Cleveland has a History of Hosting Republican Conventions
Cleveland is not the same city it was the first time it hosted a Republican Convention – not in impact, nor in image.
but there are similarities between now and that RNC 92 years ago.
Ohio was soaring in June of 1924.
Advances in agriculture and coal mining were pushing an improving economy; new steel plants were opening. The United States' booming population had just surpassed 114 million. Unemployment was a manageable 5 percent. And the cost of a first class stamp? Just two cents.
Setting the Scene
Gershwin's jazz-influenced classical piece "Rhapsody in Blue" dominated music charts, on its way to becoming the year's top recording; 1924 also featured the film debut of Ohio's Clark Gable.
In Cleveland -- then the fifth largest American city, with more than 790,000 people; more populous than Boston, Los Angeles, or San Francisco - civic leaders offered free use of the 18 month-old Public Hall to the Republican National Committee; plus a $125,000 expense fund; and a written pledge that hotel and restaurant prices would not increase throughout the convention.
All to ensure the national party would convene on the shores of Lake Erie - for the very first time.
"Remember in 1924, Cleveland didn't have anything to prove.”
Dr. Tom Sutton is a professor at Baldwin Wallace University.
“We were one of the largest cities in the country, we were a powerhouse in Republican politics as well as nationally on the industrial stage – we were simply an arrived city that was showing it's stuff – the way we were used to," he said.
So the GOP chose to come to Cleveland over San Francisco – though with no real volatility; since Republicans were well on their way to nominating former Vice President Coolidge as their standard bearer.
The Political Landscape
Coolidge had ascended to the presidency one year earlier after the unexpected death of Ohio's Warren G. Harding in a California hotel room.
We were one of the largest cities in the country, we were a powerhouse in Republican politics as well as nationally on the industrial stage we were simply an arrived city that was showing its stuff the way we were used to.
In a time of economic growth, Coolidge's politics - and his tax reduction polices – were popular.
"I want the people of America to be able to work less for the government and more for themselves."
Here’s the president from his first recorded speech that same year.
"I want them to have the rewards of their own industry… This is the chief meaning of freedom," he said.
After a brief run at the nomination by Senators Hiram Johnson of California and Wisconsin's Robert La Follette – 1,109 delegates made their way to Cleveland, overwhelmingly supporting Coolidge.
But who 'they' were was an issue, because if there was to be a battle on floor 92 years ago, it was derived from a complaint that we still hear from some Republican opponents.
A characterization that women and African Americans, don't get the respect deserved… and weren't as populous among delegates as perhaps they should have been.
It all meant that for the first time since Abraham Lincoln's Presidency, the Black vote wasn't a sure thing for the G-O-P.
"Which was really kind of a problem, because of course this is a time period where African American activism and intellectual circles was really reaching its Zenith.

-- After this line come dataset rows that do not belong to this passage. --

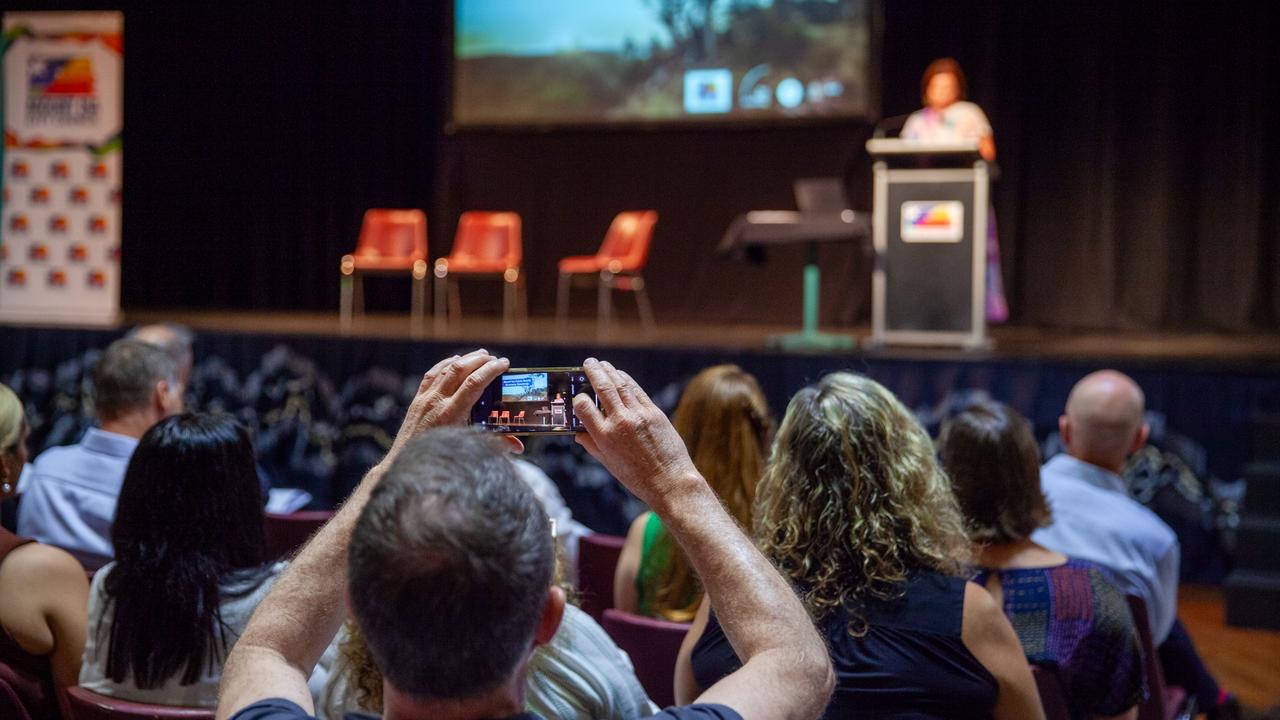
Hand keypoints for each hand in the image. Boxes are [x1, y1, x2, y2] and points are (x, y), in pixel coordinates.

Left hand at [390, 350, 508, 454]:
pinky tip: (456, 360)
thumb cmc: (438, 459)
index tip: (504, 364)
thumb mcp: (468, 451)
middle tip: (495, 358)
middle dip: (480, 360)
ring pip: (446, 368)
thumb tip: (518, 446)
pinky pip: (432, 374)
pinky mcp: (417, 400)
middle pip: (460, 370)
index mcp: (451, 415)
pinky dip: (446, 364)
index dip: (491, 370)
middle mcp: (436, 402)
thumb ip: (494, 445)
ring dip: (465, 359)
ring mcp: (424, 399)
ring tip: (481, 355)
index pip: (474, 383)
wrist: (404, 464)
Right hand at [574, 358, 700, 509]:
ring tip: (602, 364)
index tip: (578, 396)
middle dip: (594, 372)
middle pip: (603, 388)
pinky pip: (637, 391)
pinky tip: (621, 375)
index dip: (578, 399)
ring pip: (621, 385)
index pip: (583, 407)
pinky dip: (627, 380)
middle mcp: (620, 422)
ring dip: (610, 371)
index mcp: (604, 437)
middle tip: (588, 362)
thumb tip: (579, 433)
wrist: (670, 481)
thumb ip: (592, 445)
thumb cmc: (637, 477)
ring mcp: (639, 415)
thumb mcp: (608, 464)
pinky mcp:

This is the time period of the Harlem Renaissance, the NAACP had been founded just ten years before. Civil Rights movements that were led by people like W.E.B. Dubois were really seeking activism, and they really only had one choice politically, which was the Republican Party, but in many ways they were really sidelined and marginalized…."
And though many of them were relegated to 'hostess duties', some 76 years after the first Women's Rights convention in Seneca Falls, NY - 118 women were in Cleveland – as delegates.
"….So women had gotten the right to vote in 1920, and women before that had already been active in some of the western states, and so we see for the first time at a National Convention, women as delegates."
The Search for a VP
For either race or gender - the big floor battle proved to be – Who would be on the ticket as Vice President?
President Coolidge wanted Idaho Senator William E. Borah, but, he said no.
The party then nominated Illinois Governor Frank O. Lowden.
He refused to accept the position: an act no other VP nominee has repeated since.
Eventually, Brigadier General Charles G. Dawes was chosen – though neither he nor the president was in Cleveland, a common custom at the time for office-seekers.
Coolidge stayed in Washington and listened to the radio… A first for any convention – as Cleveland's WTAM and WJAX originated radio broadcast proceedings from the floor.
Approximately 18 other stations heard the convention on AT&T affiliated stations, with even fewer listening to RCA stations.
Calvin Coolidge went on to win the 1924 election over Democrat John Davis, who took the ten southern states, Texas, and Oklahoma.
And LaFollette, who ran as an independent when the GOP chose Coolidge, won only his home state of Wisconsin.